§ Task instructions
Copy out, from the data, each line containing the string "down".
---------- Data ----------
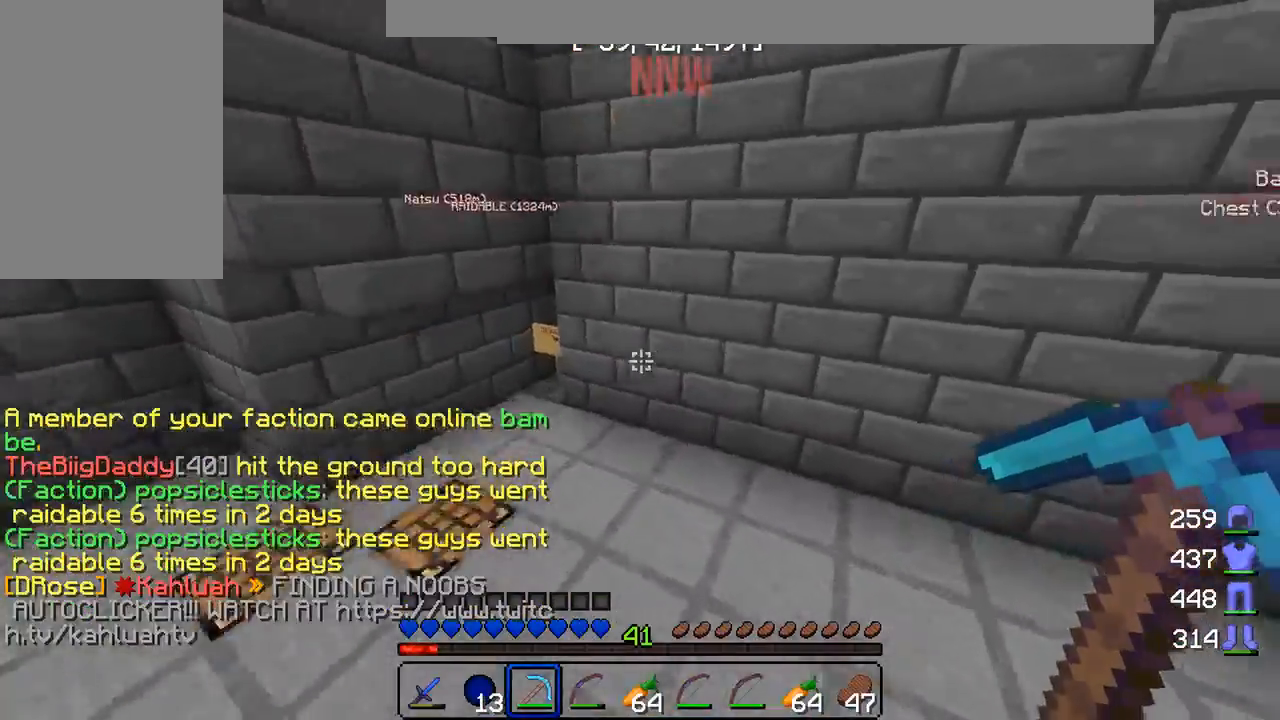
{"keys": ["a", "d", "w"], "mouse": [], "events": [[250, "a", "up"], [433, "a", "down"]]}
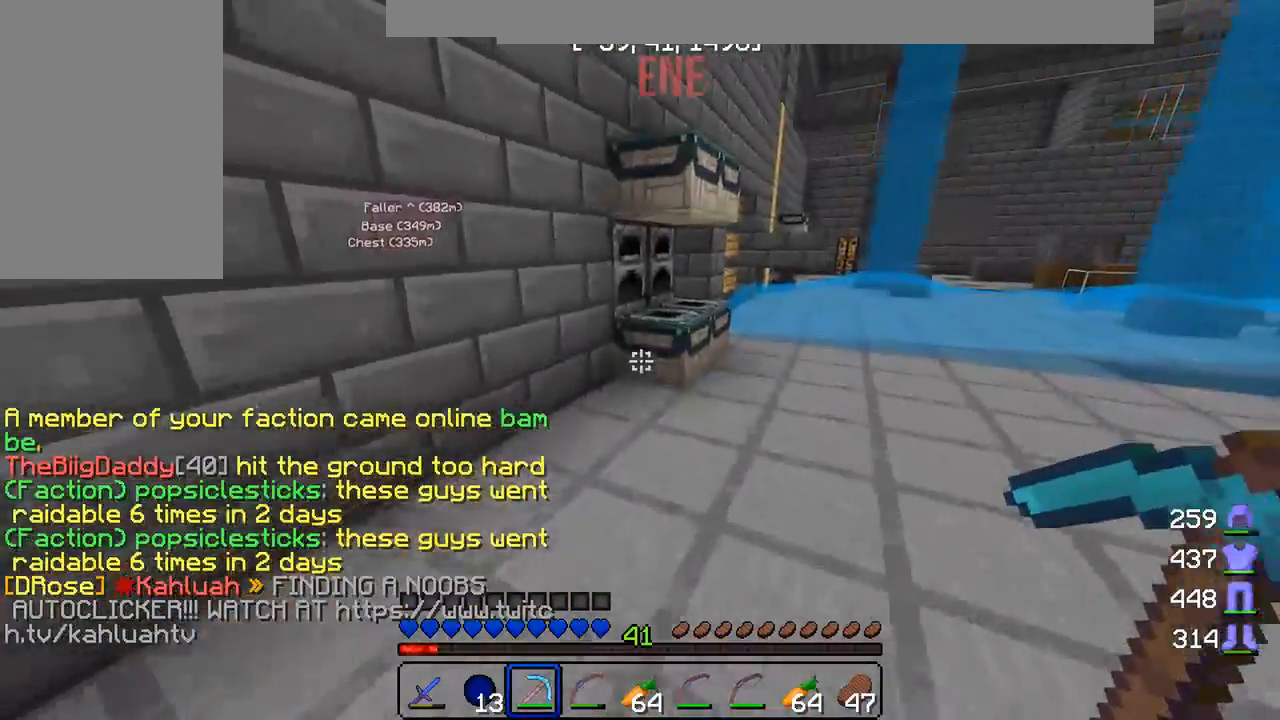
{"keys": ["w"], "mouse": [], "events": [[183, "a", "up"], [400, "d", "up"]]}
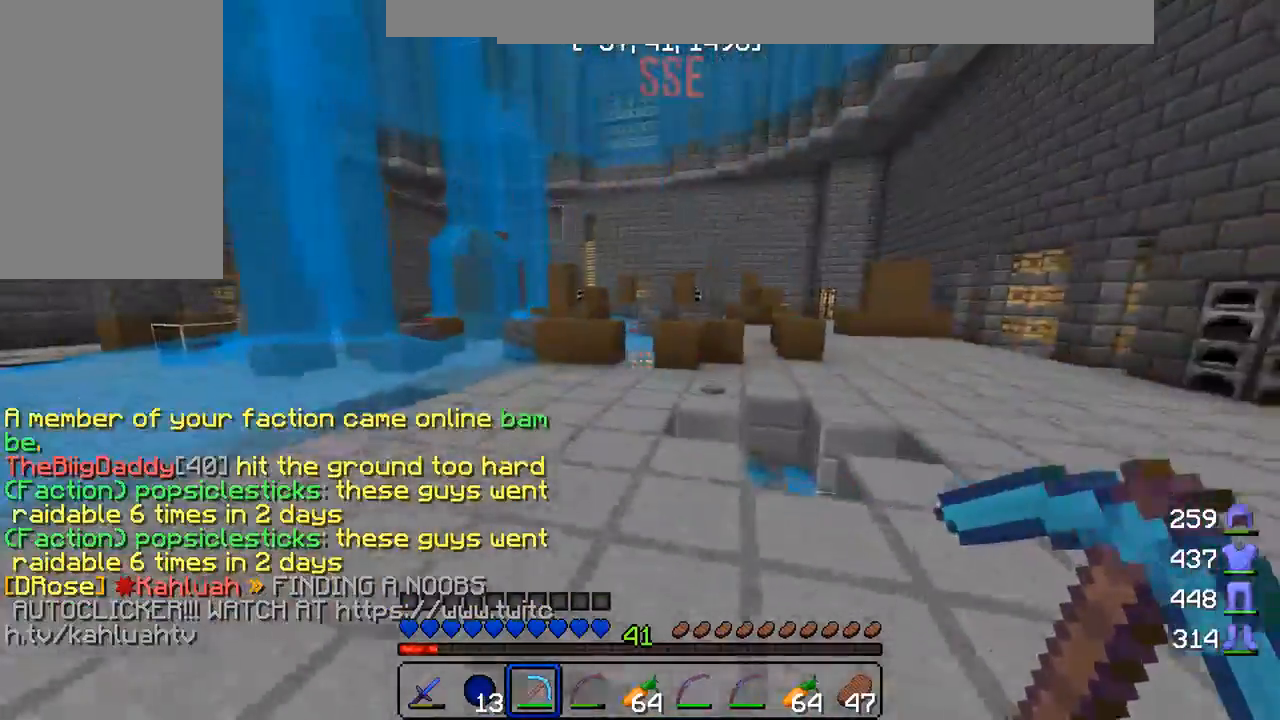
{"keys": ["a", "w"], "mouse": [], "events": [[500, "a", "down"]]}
----------
---------- Data ----------
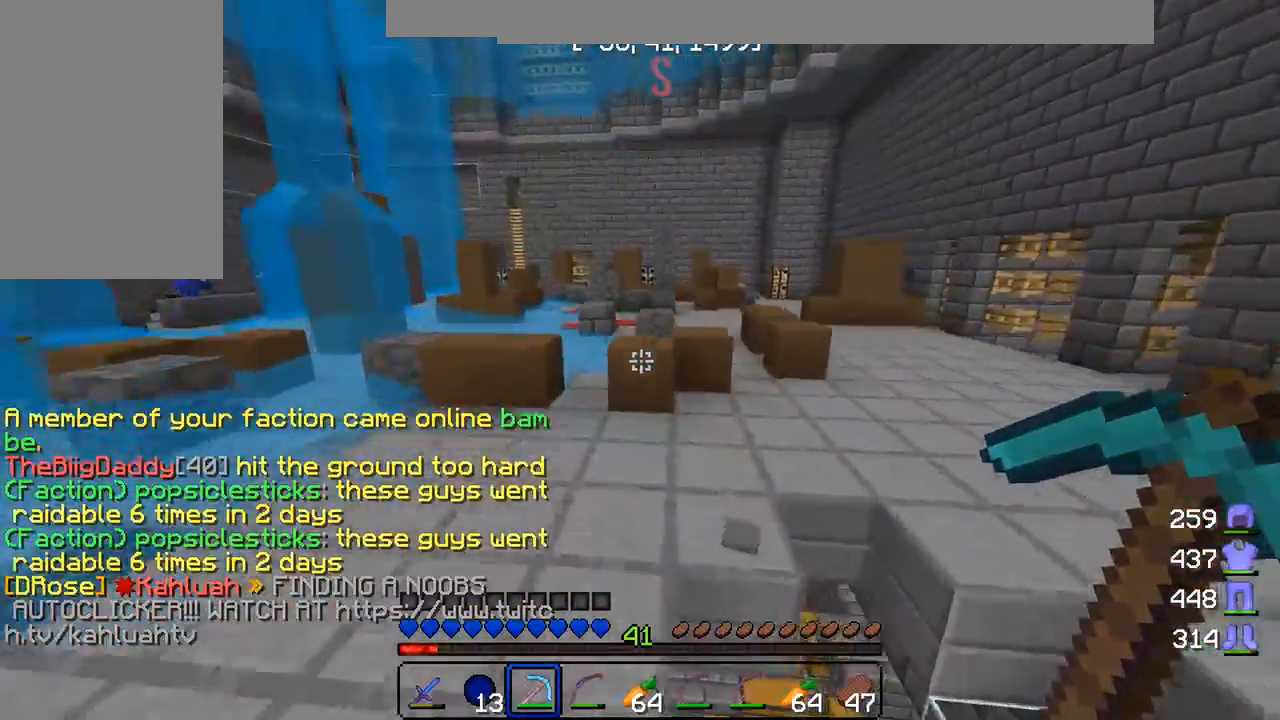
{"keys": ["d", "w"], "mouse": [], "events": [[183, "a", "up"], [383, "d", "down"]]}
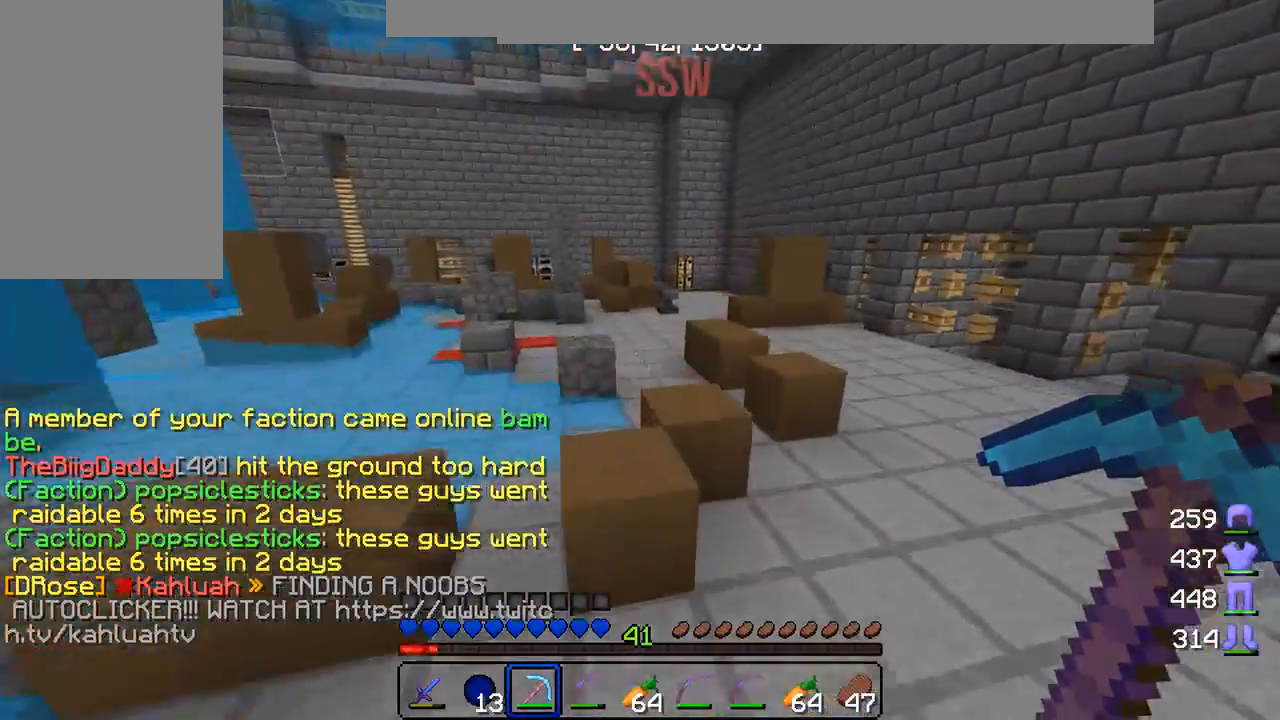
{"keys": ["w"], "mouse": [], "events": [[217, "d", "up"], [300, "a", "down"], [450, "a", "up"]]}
----------
§ Output of the task
{"keys": ["a", "d", "w"], "mouse": [], "events": [[250, "a", "up"], [433, "a", "down"]]}
{"keys": ["a", "w"], "mouse": [], "events": [[500, "a", "down"]]}
{"keys": ["d", "w"], "mouse": [], "events": [[183, "a", "up"], [383, "d", "down"]]}
{"keys": ["w"], "mouse": [], "events": [[217, "d", "up"], [300, "a", "down"], [450, "a", "up"]]}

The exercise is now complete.